Unsere Kinder wollten das Restaurant nicht übernehmen. Seit 12 Jahren wohnen wir schon im barrierefreien Häuschen nebenan. Beim Verkauf der recht großen Immobilie war uns daran gelegen, dass sie für Flüchtlinge genutzt wird. Aber wir sind 72 und 76 Jahre alt, da wollten wir uns eigentlich nicht noch mit dem Umbau beschäftigen. Nachdem wir erfahren hatten, dass der Kreis nicht als Käufer in Frage kommt, hatten wir allerdings schon einen Architekten beauftragt. Sehr erleichtert waren wir dann, dass Willi Hartmann das Haus kaufte und den Umbau so zügig umsetzte. Sonst hätten wir es nämlich noch selber gemacht.

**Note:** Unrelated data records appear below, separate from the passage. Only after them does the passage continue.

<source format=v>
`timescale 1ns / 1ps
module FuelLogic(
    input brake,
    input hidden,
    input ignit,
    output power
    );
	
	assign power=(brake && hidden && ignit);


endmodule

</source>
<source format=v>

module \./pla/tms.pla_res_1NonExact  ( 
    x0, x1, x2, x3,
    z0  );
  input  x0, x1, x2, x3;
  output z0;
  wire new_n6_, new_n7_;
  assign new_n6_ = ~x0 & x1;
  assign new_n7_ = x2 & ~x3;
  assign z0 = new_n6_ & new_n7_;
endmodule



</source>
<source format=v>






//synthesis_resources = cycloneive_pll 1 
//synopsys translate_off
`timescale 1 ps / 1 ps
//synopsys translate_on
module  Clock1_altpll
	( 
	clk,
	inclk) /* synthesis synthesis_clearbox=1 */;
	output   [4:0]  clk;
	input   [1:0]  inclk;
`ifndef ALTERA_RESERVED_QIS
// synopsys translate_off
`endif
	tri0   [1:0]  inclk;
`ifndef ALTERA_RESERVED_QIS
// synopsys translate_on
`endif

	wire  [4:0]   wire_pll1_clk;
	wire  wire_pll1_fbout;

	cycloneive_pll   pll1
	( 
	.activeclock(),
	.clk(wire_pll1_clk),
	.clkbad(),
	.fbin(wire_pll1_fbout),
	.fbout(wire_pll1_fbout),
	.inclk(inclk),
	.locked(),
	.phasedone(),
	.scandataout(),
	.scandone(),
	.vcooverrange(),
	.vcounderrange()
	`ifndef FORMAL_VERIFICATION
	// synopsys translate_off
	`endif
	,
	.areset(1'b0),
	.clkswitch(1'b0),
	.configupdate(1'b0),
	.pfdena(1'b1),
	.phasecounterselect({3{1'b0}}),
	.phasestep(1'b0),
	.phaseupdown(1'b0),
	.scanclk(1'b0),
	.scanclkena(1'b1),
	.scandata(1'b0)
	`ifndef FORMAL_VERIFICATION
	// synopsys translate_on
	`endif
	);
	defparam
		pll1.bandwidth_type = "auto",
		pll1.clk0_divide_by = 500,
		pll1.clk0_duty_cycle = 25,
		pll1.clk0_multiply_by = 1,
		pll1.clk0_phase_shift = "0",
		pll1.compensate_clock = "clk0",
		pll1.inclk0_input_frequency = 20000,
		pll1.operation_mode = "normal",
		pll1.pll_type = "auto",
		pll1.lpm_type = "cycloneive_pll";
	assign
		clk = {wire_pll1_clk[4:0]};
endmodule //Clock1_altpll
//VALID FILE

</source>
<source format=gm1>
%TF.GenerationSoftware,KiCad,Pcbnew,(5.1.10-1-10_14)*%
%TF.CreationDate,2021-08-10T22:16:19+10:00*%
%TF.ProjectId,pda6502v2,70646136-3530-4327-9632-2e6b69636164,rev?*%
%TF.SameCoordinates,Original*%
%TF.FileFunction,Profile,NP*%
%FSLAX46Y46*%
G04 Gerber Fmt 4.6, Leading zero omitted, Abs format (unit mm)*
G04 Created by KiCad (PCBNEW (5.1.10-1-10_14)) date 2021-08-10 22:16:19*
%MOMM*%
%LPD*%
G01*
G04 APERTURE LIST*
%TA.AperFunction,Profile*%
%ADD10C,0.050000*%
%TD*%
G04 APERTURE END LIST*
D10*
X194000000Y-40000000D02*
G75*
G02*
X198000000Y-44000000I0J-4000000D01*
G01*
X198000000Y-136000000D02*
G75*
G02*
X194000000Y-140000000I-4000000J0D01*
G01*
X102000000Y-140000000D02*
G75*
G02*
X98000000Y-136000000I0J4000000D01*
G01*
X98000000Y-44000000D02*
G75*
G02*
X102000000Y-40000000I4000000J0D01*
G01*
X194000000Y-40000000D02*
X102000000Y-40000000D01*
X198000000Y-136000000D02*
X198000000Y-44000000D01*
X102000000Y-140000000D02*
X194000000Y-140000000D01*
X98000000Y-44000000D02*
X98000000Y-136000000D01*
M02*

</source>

Wieso wollten Sie eine Unterkunft für Flüchtlinge anbieten?

Ich bin 1943 geboren. 1945 sind wir mit meiner Mutter aus Schlesien geflohen und nach Hamburg gekommen. Mein Mann hat eine ähnliche Geschichte. Auch wenn ich an die Flucht keine eigenen Erinnerungen habe, hat mich das doch sehr geprägt. Außerdem liegt das Haus hier ideal. Es ist zentral und die Grüne Mitte in der Nähe bietet auch für Kinder viel Freiraum.

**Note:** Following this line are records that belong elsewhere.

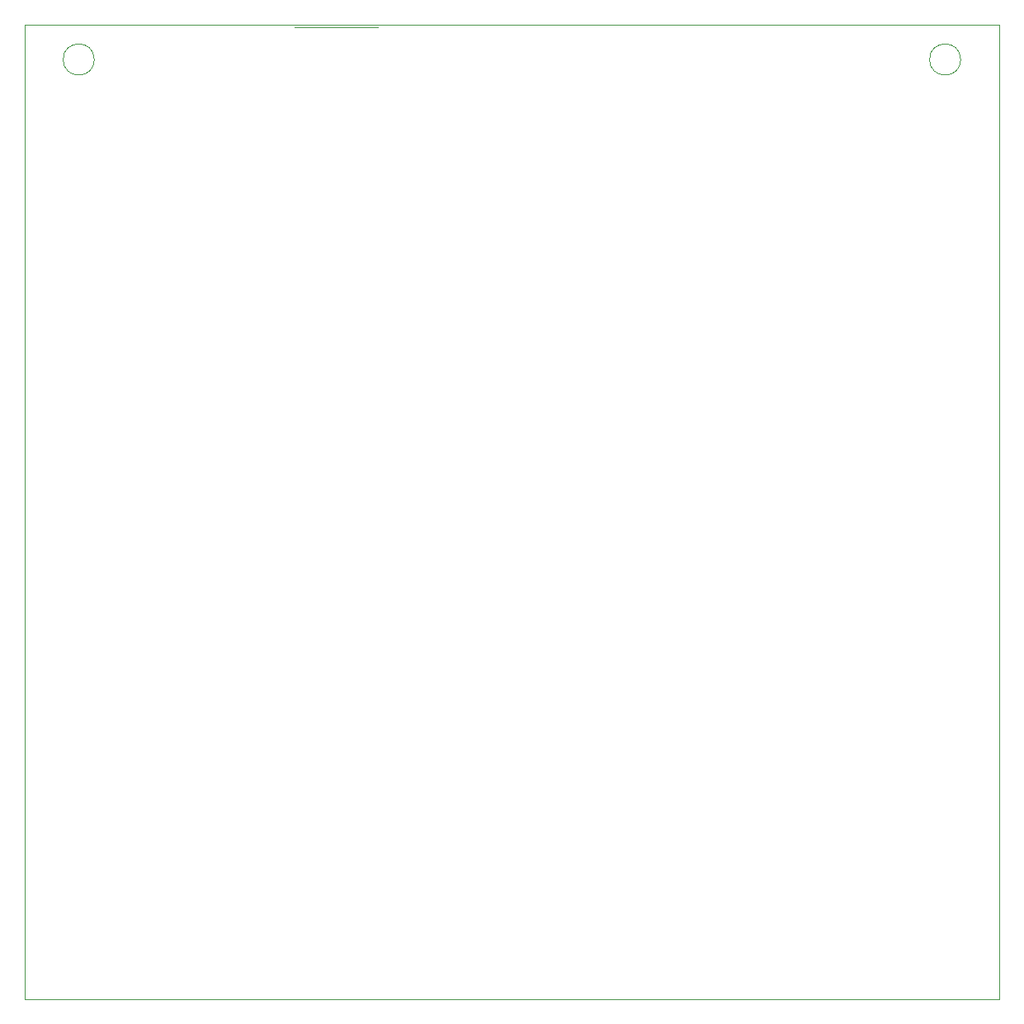
<source format=gbr>
%TF.GenerationSoftware,KiCad,Pcbnew,8.0.7-8.0.7-0~ubuntu22.04.1*%
%TF.CreationDate,2025-02-22T22:08:36+01:00*%
%TF.ProjectId,nav-module,6e61762d-6d6f-4647-956c-652e6b696361,1.0.0*%
%TF.SameCoordinates,Original*%
%TF.FileFunction,Profile,NP*%
%FSLAX46Y46*%
G04 Gerber Fmt 4.6, Leading zero omitted, Abs format (unit mm)*
G04 Created by KiCad (PCBNEW 8.0.7-8.0.7-0~ubuntu22.04.1) date 2025-02-22 22:08:36*
%MOMM*%
%LPD*%
G01*
G04 APERTURE LIST*
%TA.AperFunction,Profile*%
%ADD10C,0.050000*%
%TD*%
%TA.AperFunction,Profile*%
%ADD11C,0.100000*%
%TD*%
G04 APERTURE END LIST*
D10*
X7150000Y96440000D02*
G75*
G02*
X3950000Y96440000I-1600000J0D01*
G01*
X3950000Y96440000D02*
G75*
G02*
X7150000Y96440000I1600000J0D01*
G01*
X96050000Y96440000D02*
G75*
G02*
X92850000Y96440000I-1600000J0D01*
G01*
X92850000Y96440000D02*
G75*
G02*
X96050000Y96440000I1600000J0D01*
G01*
X0Y100000000D02*
X100000000Y100000000D01*
X100000000Y0D01*
X0Y0D01*
X0Y100000000D01*
D11*
%TO.C,J1100*%
X36280000Y99770000D02*
X27680000Y99770000D01*
%TD*%
M02*

</source>
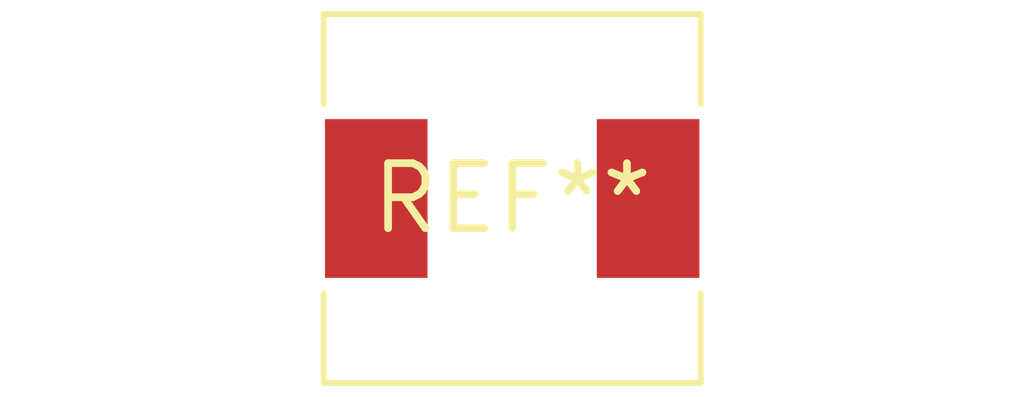
<source format=kicad_pcb>
(kicad_pcb (version 20240108) (generator pcbnew)

  (general
    (thickness 1.6)
  )

  (paper "A4")
  (layers
    (0 "F.Cu" signal)
    (31 "B.Cu" signal)
    (32 "B.Adhes" user "B.Adhesive")
    (33 "F.Adhes" user "F.Adhesive")
    (34 "B.Paste" user)
    (35 "F.Paste" user)
    (36 "B.SilkS" user "B.Silkscreen")
    (37 "F.SilkS" user "F.Silkscreen")
    (38 "B.Mask" user)
    (39 "F.Mask" user)
    (40 "Dwgs.User" user "User.Drawings")
    (41 "Cmts.User" user "User.Comments")
    (42 "Eco1.User" user "User.Eco1")
    (43 "Eco2.User" user "User.Eco2")
    (44 "Edge.Cuts" user)
    (45 "Margin" user)
    (46 "B.CrtYd" user "B.Courtyard")
    (47 "F.CrtYd" user "F.Courtyard")
    (48 "B.Fab" user)
    (49 "F.Fab" user)
    (50 "User.1" user)
    (51 "User.2" user)
    (52 "User.3" user)
    (53 "User.4" user)
    (54 "User.5" user)
    (55 "User.6" user)
    (56 "User.7" user)
    (57 "User.8" user)
    (58 "User.9" user)
  )

  (setup
    (pad_to_mask_clearance 0)
    (pcbplotparams
      (layerselection 0x00010fc_ffffffff)
      (plot_on_all_layers_selection 0x0000000_00000000)
      (disableapertmacros false)
      (usegerberextensions false)
      (usegerberattributes false)
      (usegerberadvancedattributes false)
      (creategerberjobfile false)
      (dashed_line_dash_ratio 12.000000)
      (dashed_line_gap_ratio 3.000000)
      (svgprecision 4)
      (plotframeref false)
      (viasonmask false)
      (mode 1)
      (useauxorigin false)
      (hpglpennumber 1)
      (hpglpenspeed 20)
      (hpglpendiameter 15.000000)
      (dxfpolygonmode false)
      (dxfimperialunits false)
      (dxfusepcbnewfont false)
      (psnegative false)
      (psa4output false)
      (plotreference false)
      (plotvalue false)
      (plotinvisibletext false)
      (sketchpadsonfab false)
      (subtractmaskfromsilk false)
      (outputformat 1)
      (mirror false)
      (drillshape 1)
      (scaleselection 1)
      (outputdirectory "")
    )
  )

  (net 0 "")

  (footprint "L_Wuerth_HCM-7050" (layer "F.Cu") (at 0 0))

)

</source>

Hatten Sie keine Bedenken, dass es zu laut werden könnte?

Nein. Für uns stand fest, dass wir hierbleiben. Und es ist sogar erstaunlich ruhig. Wir hören höchstens mal ein Lachen. Wenn wir nicht wollen, hören wir gar nichts. Aber ich mag unsere Nachbarn sehr und gehe oft rüber. Für mich ist es eine totale Bereicherung. Oft tauschen wir Essen oder Kuchen aus. Die Menschen wollen nur in Ruhe und Frieden leben. Ich glaube, viele hier wissen gar nicht, was für ein Glück sie haben, dass seit über 70 Jahren kein Krieg herrscht. Hoffentlich bleibt das auch so. Und die Flüchtlinge sind sehr gut betreut. Fast immer ist jemand vom Arbeitskreis da, die Sozialarbeiterin ist sehr engagiert und der Hausmeister hilft überall aus. Gleich in den ersten Tagen gab es im Haus mal einen Stromausfall. Da haben wir hier bei uns im Garten alle zusammen gegessen. Wir hatten noch reichlich Nudelsoße mit Putenfleisch. Ein einschneidendes Erlebnis für mich war, dass die Menschen so viel Vertrauen haben. Auch diejenigen, die kein Schweinefleisch essen, aßen mit viel Appetit. Ich glaube, dass es besonders wichtig ist, dass man einander vertraut.

Wie reden Sie miteinander?

Ich bin selber erstaunt, wie viel von meinem Schulenglisch noch vorhanden ist. Aber, wenn man will, funktioniert die Verständigung auch ohne große Sprachkenntnisse. Immerhin leben hier Menschen aus rund zehn unterschiedlichen Nationen auf engstem Raum. Es ist erstaunlich, wie gut das geht. Ich hatte es mir nicht so schön vorgestellt. Auch die anderen Nachbarn sind positiv beeindruckt. Ich bin gerührt, wenn mir die Leute im Ort begegnen. Sie sind alle sehr höflich, grüßen auf Deutsch und nennen uns Mama und Papa. Ich kann allen nur empfehlen, sich auch zu engagieren. Für mich war es die richtige Entscheidung.

Konnten Sie denn so einfach mit dem Restaurant abschließen?

Ich konnte schon immer gut abschließen.

Klaus Richter: Am Anfang hatte ich etwas Wehmut. 40 Jahre lang waren wir eine Institution. Die Küche ist für mich Beruf und Hobby zugleich. Aber es geht eben nicht mehr. Jetzt ist es gut so. Die Umgestaltung war eine gemeinsame Entscheidung.